What is the differential diagnosis for hereditary coproporphyria?
- Pseudoporphyria (due to drugs or sunbed abuse)
- Porphyria cutanea tarda (PCT)
- Variegate porphyria (VP)
- Acute intermittent porphyria (AIP)
- ALA dehydratase porphyria (ADP)
- Congenital erythropoietic porphyria (CEP)
- Hepatoerythropoietic porphyria (HEP).
What is the treatment for hereditary coproporphyria?
- Skin lesions are caused by the interaction of visible light with porphyrins in the skin - lifestyle changes to minimise light exposure are required. Opaque sunscreens or gloves can be used for photoprotection. Skin fragility is common and gloves will also help minimise physical trauma.
- Erosions can be treated with antiseptics.
- Trigger avoidance and treatment of concurrent illness.
- Management of dehydration and/or hyponatraemia in acute attacks.
- In severe/confirmed acute attacks, consider intravenous haem arginate or hemin, or carbohydrate loading.
- Givosiran (GIVLAARI®) subcutaneous injection (approved by US FDA in 2019) for prophylaxis of frequent recurrent attacks of acute porphyria.
- Consider ovulation suppression in females of reproductive age experiencing repeat attacks.
- Very rarely, liver transplantation may be indicated.
Monitoring of urinary and blood porphyrins at least yearly is recommended.
See Acute hepatic porphyrias for more information.
What is the outlook for hereditary coproporphyria?
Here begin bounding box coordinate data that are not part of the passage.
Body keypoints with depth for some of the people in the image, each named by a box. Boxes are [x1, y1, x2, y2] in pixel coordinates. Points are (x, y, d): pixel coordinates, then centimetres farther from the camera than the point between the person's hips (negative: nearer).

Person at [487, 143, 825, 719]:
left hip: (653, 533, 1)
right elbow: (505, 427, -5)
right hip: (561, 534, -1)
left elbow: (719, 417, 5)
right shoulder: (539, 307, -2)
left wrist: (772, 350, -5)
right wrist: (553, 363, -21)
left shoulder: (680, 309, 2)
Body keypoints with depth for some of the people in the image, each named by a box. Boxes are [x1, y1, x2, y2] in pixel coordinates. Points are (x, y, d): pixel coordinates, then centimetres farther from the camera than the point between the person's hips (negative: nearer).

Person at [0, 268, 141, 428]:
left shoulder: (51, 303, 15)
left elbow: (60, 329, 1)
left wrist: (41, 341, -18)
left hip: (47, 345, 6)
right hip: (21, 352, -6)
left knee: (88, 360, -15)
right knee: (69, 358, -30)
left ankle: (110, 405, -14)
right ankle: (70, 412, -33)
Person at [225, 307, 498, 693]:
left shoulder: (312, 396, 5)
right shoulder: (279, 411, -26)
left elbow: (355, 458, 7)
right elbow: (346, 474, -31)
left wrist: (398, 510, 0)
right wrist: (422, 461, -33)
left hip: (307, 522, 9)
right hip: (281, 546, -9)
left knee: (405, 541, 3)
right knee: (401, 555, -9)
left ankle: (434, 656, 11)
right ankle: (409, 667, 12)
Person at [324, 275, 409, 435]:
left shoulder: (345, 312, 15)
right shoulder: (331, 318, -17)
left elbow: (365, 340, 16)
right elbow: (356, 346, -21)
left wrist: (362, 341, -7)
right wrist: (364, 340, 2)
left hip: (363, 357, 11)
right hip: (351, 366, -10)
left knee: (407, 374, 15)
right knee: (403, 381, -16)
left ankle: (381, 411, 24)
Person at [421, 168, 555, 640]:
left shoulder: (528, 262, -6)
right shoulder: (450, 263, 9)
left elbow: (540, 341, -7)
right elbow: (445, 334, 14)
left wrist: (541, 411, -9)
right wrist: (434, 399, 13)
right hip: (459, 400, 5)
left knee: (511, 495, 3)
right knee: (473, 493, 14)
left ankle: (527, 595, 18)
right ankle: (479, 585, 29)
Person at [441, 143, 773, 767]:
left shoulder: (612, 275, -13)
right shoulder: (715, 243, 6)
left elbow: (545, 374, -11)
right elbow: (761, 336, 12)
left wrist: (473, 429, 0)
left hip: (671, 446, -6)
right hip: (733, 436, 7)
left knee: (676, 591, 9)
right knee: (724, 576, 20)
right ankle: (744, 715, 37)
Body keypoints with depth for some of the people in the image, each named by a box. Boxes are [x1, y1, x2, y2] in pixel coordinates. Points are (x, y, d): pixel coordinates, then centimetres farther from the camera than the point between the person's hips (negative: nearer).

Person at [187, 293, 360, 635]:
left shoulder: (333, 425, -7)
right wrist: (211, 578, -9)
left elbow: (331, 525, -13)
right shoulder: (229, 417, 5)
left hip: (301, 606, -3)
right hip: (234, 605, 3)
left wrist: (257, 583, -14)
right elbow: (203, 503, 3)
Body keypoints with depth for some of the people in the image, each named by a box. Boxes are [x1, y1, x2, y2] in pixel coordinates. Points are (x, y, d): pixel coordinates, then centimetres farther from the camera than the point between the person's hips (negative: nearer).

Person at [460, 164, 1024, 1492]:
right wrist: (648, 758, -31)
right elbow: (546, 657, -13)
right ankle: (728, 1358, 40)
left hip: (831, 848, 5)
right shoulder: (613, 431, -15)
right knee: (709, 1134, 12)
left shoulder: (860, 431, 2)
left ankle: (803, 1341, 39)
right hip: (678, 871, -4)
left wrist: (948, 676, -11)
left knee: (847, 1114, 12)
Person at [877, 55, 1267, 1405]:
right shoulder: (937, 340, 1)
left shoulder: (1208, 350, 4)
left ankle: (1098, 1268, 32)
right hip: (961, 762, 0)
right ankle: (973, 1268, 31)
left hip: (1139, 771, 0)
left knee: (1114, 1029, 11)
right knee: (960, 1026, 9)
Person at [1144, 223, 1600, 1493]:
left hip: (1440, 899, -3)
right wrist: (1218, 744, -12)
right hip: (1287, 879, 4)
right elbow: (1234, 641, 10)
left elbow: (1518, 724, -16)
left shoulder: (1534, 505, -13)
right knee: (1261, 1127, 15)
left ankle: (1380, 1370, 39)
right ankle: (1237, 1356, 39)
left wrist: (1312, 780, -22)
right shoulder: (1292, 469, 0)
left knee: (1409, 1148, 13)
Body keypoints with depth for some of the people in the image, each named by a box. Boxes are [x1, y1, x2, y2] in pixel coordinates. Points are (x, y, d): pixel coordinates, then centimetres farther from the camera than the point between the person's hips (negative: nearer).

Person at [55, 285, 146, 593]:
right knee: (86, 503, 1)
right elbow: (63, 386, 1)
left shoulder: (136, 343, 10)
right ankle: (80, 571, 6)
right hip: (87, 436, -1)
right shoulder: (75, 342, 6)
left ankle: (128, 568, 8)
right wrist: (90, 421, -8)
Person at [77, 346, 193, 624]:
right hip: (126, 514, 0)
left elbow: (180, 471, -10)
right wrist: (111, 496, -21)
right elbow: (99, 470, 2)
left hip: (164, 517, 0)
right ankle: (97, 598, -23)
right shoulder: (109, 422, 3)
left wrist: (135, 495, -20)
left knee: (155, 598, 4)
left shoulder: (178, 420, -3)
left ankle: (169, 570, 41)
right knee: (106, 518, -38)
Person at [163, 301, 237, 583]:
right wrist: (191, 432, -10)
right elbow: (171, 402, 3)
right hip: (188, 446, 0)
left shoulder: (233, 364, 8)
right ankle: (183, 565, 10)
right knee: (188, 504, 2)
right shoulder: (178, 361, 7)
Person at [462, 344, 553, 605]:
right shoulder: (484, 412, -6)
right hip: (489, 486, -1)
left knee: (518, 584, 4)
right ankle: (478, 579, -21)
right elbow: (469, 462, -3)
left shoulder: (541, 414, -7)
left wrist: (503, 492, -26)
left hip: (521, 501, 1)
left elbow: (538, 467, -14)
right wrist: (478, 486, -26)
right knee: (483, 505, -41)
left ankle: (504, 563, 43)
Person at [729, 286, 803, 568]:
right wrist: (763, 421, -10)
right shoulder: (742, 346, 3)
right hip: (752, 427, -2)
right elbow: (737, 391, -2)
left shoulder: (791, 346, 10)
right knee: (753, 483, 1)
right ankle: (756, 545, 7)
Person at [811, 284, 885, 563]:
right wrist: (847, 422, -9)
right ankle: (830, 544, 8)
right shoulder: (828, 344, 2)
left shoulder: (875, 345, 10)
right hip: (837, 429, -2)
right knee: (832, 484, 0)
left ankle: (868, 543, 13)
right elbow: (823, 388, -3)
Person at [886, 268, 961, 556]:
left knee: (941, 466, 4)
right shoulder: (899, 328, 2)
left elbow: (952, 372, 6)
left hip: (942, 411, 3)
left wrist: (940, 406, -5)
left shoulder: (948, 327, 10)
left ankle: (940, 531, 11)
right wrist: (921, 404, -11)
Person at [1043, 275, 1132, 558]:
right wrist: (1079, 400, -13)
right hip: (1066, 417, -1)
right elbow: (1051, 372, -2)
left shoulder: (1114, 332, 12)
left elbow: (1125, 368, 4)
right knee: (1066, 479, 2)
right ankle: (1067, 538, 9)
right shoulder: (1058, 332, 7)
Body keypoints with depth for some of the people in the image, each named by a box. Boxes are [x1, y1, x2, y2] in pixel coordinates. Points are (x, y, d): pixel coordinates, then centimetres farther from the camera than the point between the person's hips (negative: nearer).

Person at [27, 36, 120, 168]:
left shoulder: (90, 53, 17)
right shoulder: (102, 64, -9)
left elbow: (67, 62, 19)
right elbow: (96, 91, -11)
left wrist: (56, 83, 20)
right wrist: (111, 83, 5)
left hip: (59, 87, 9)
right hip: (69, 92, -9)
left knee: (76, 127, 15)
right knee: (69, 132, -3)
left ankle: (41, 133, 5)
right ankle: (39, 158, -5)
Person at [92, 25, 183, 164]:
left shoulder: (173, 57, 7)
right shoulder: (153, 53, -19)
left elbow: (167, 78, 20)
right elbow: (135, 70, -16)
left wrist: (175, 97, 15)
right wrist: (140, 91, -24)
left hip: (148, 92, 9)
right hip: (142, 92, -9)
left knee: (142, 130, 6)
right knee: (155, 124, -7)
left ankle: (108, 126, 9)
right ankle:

Acute attacks can be life-threatening, although outcomes are improved with early diagnosis and treatment. Rarely, chronic neurological symptoms can develop.
Alcohol abstinence and smoking cessation is advised, along with keeping up-to-date with vaccinations to reduce the risk of infection. Avoidance of triggers is also key in preventing acute porphyria episodes.